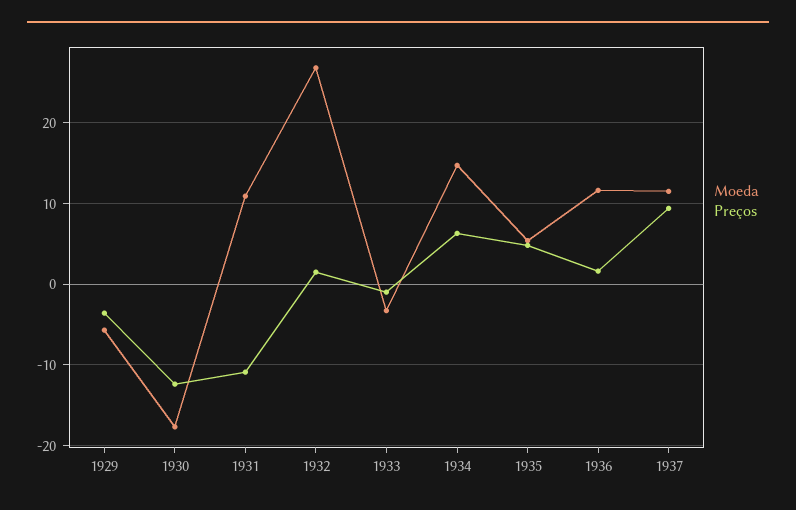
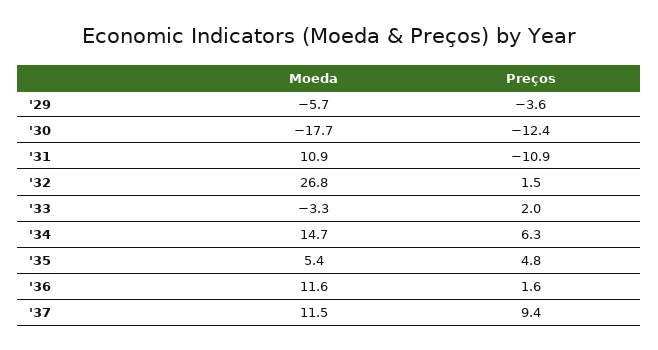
Preços, 1933: -1 -> 2

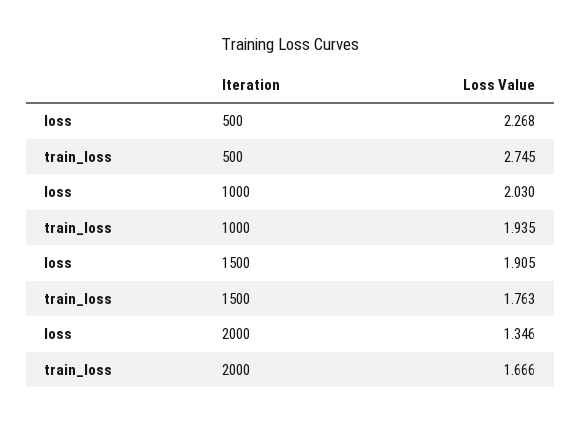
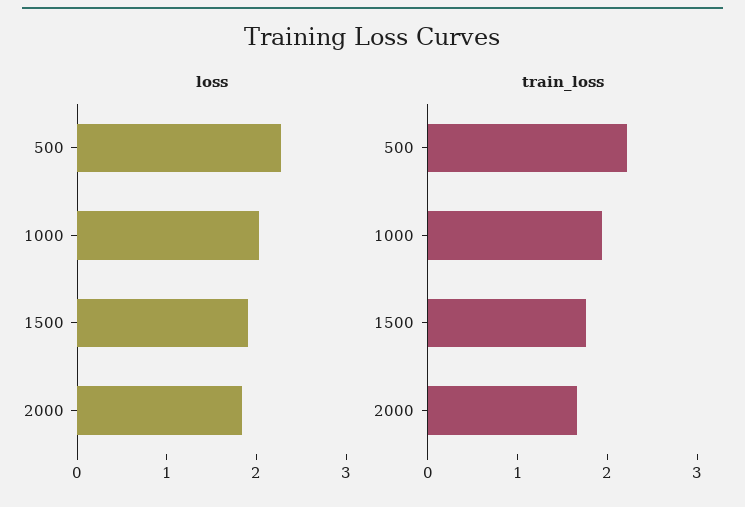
train_loss, 500: 2.745 -> 2.2
loss, 2000: 1.346 -> 1.8

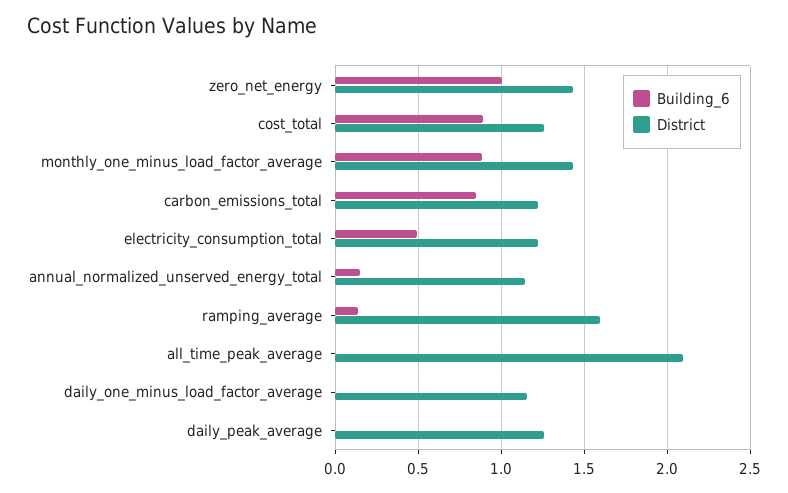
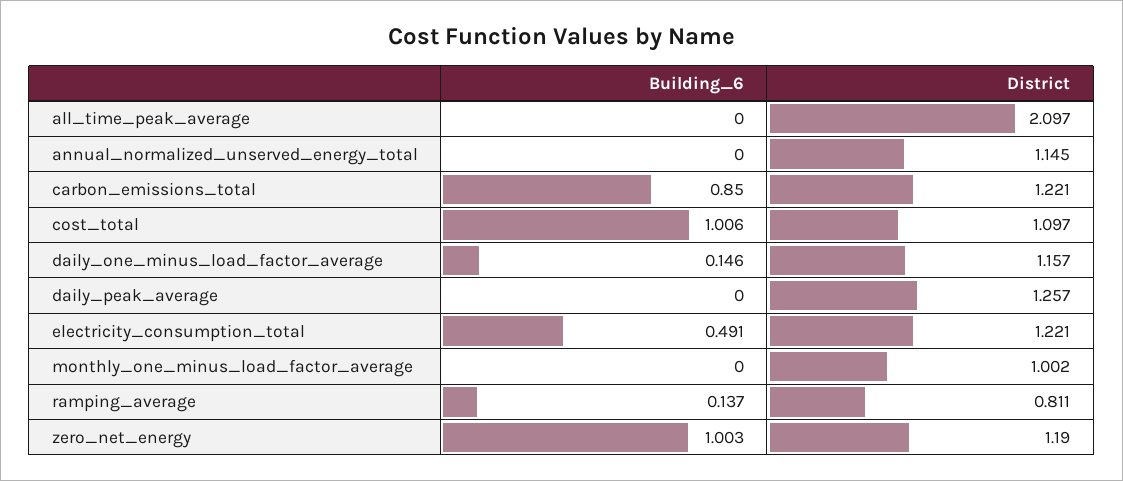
District, zero_net_energy: 1.45 -> 1.19
Building_6, cost_total: 0.9 -> 1.006
District, cost_total: 1.25 -> 1.097
Building_6, monthly_one_minus_load_factor_average: 0.9 -> 0
District, monthly_one_minus_load_factor_average: 1.45 -> 1.002
Building_6, annual_normalized_unserved_energy_total: 0.15 -> 0
District, ramping_average: 1.6 -> 0.811
Building_6, daily_one_minus_load_factor_average: 0 -> 0.146

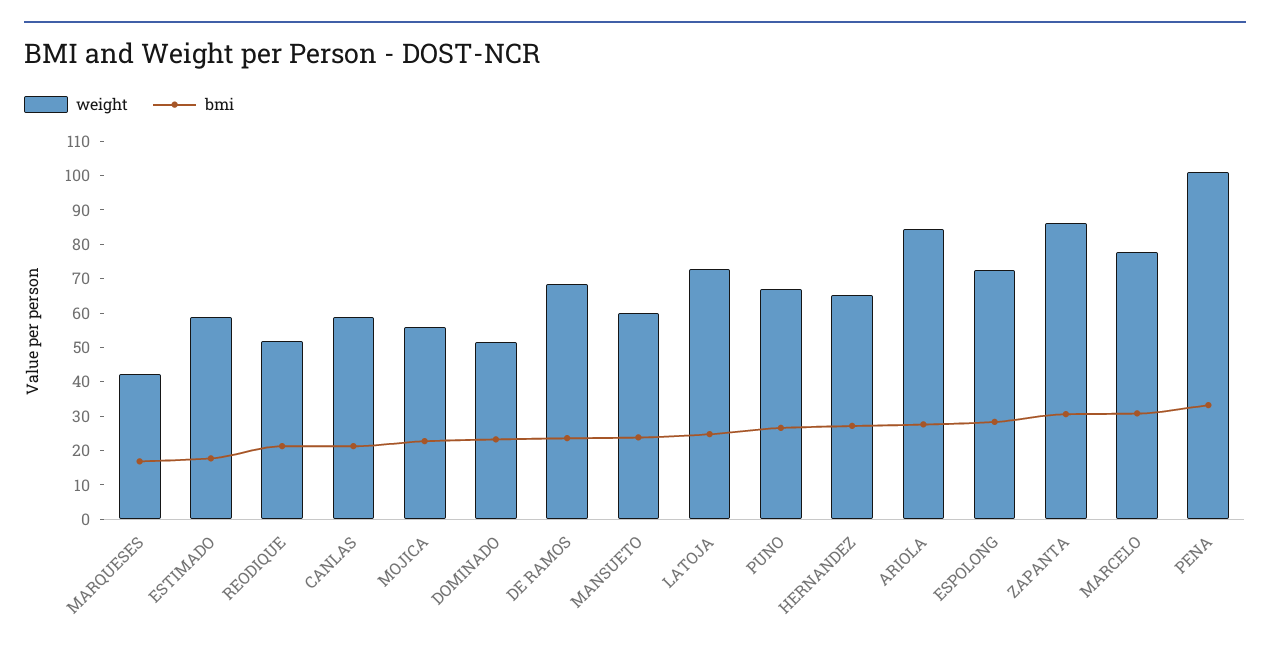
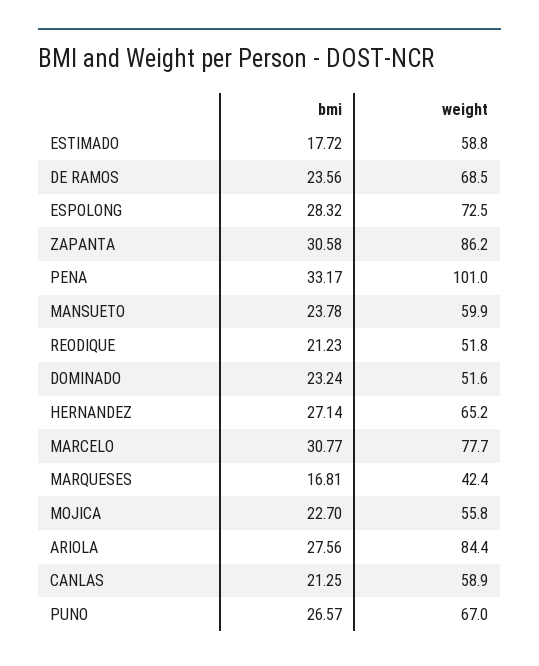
weight, LATOJA: 72.5 -> none
bmi, LATOJA: 25 -> none

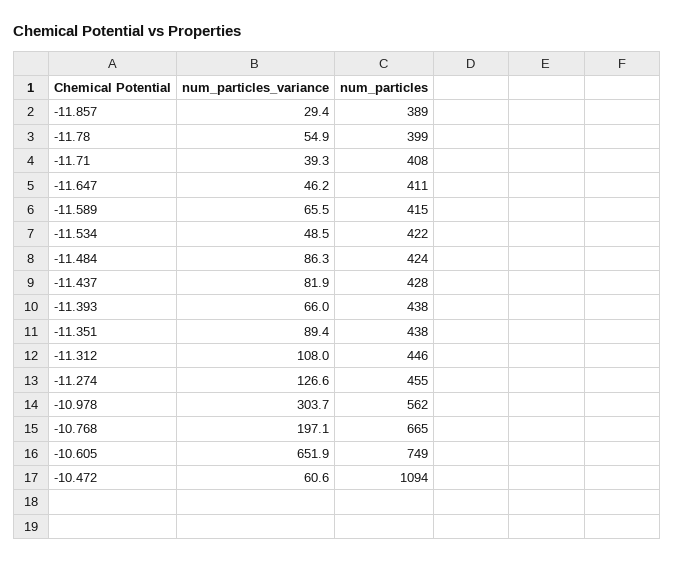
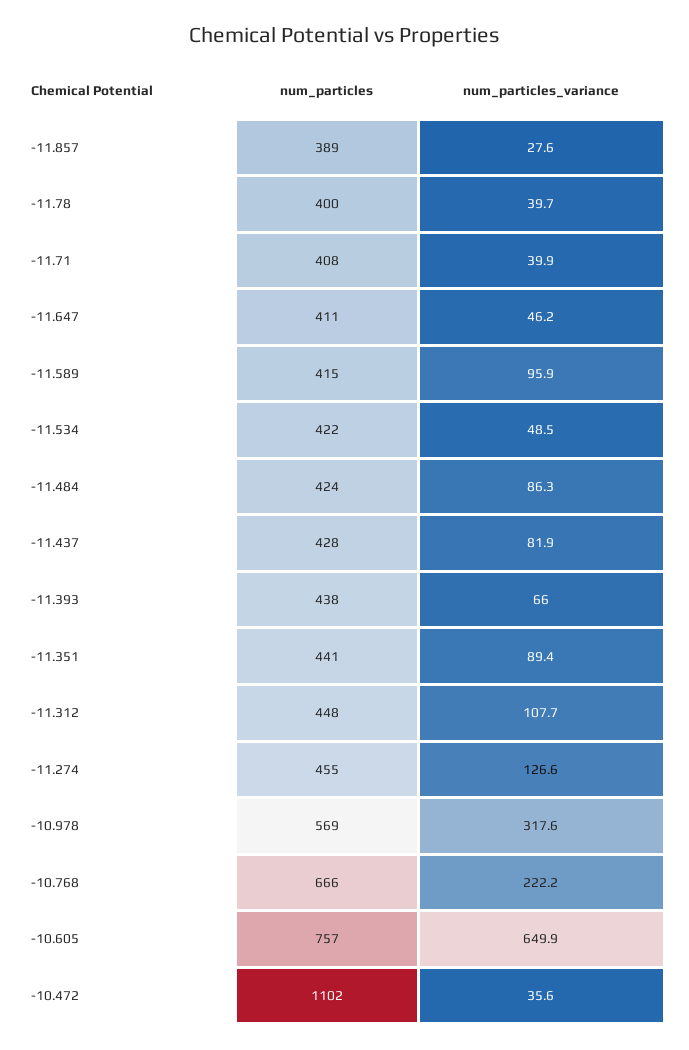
num_particles_variance, -11.857: 29.4 -> 27.6
num_particles_variance, -11.78: 54.9 -> 39.7
num_particles, -11.78: 399 -> 400
num_particles_variance, -11.71: 39.3 -> 39.9
num_particles_variance, -11.589: 65.5 -> 95.9
num_particles, -11.351: 438 -> 441
num_particles_variance, -11.312: 108 -> 107.7
num_particles, -11.312: 446 -> 448
num_particles_variance, -10.978: 303.7 -> 317.6
num_particles, -10.978: 562 -> 569
num_particles_variance, -10.768: 197.1 -> 222.2
num_particles, -10.768: 665 -> 666
num_particles_variance, -10.605: 651.9 -> 649.9
num_particles, -10.605: 749 -> 757
num_particles_variance, -10.472: 60.6 -> 35.6
num_particles, -10.472: 1094 -> 1102

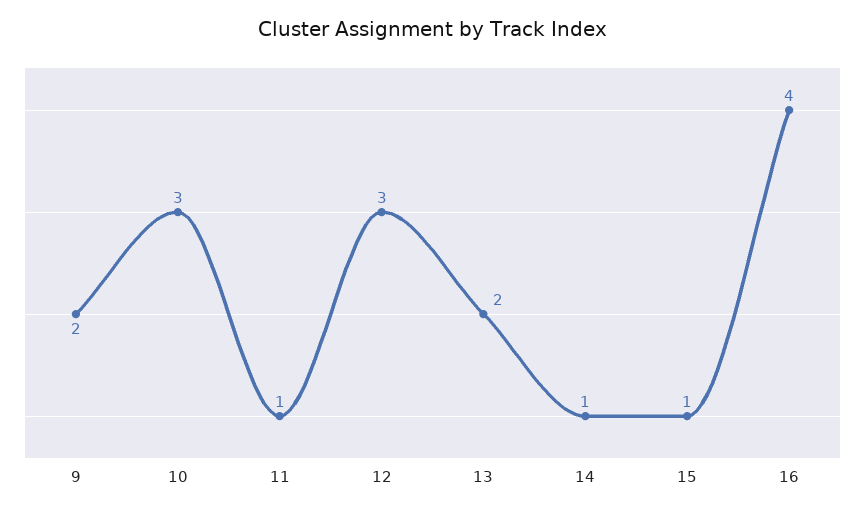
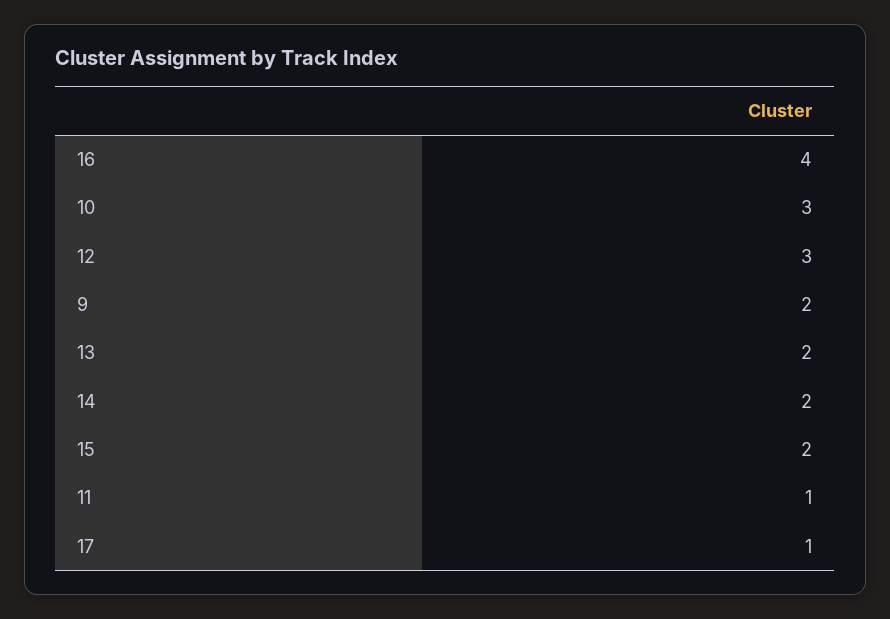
14: 1 -> 2
15: 1 -> 2
17: none -> 1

Job |
With the pictures omitted, print each line of the data above precisely as given.

Answer to this task |
Preços, 1933: -1 -> 2

train_loss, 500: 2.745 -> 2.2
loss, 2000: 1.346 -> 1.8

District, zero_net_energy: 1.45 -> 1.19
Building_6, cost_total: 0.9 -> 1.006
District, cost_total: 1.25 -> 1.097
Building_6, monthly_one_minus_load_factor_average: 0.9 -> 0
District, monthly_one_minus_load_factor_average: 1.45 -> 1.002
Building_6, annual_normalized_unserved_energy_total: 0.15 -> 0
District, ramping_average: 1.6 -> 0.811
Building_6, daily_one_minus_load_factor_average: 0 -> 0.146

weight, LATOJA: 72.5 -> none
bmi, LATOJA: 25 -> none

num_particles_variance, -11.857: 29.4 -> 27.6
num_particles_variance, -11.78: 54.9 -> 39.7
num_particles, -11.78: 399 -> 400
num_particles_variance, -11.71: 39.3 -> 39.9
num_particles_variance, -11.589: 65.5 -> 95.9
num_particles, -11.351: 438 -> 441
num_particles_variance, -11.312: 108 -> 107.7
num_particles, -11.312: 446 -> 448
num_particles_variance, -10.978: 303.7 -> 317.6
num_particles, -10.978: 562 -> 569
num_particles_variance, -10.768: 197.1 -> 222.2
num_particles, -10.768: 665 -> 666
num_particles_variance, -10.605: 651.9 -> 649.9
num_particles, -10.605: 749 -> 757
num_particles_variance, -10.472: 60.6 -> 35.6
num_particles, -10.472: 1094 -> 1102

14: 1 -> 2
15: 1 -> 2
17: none -> 1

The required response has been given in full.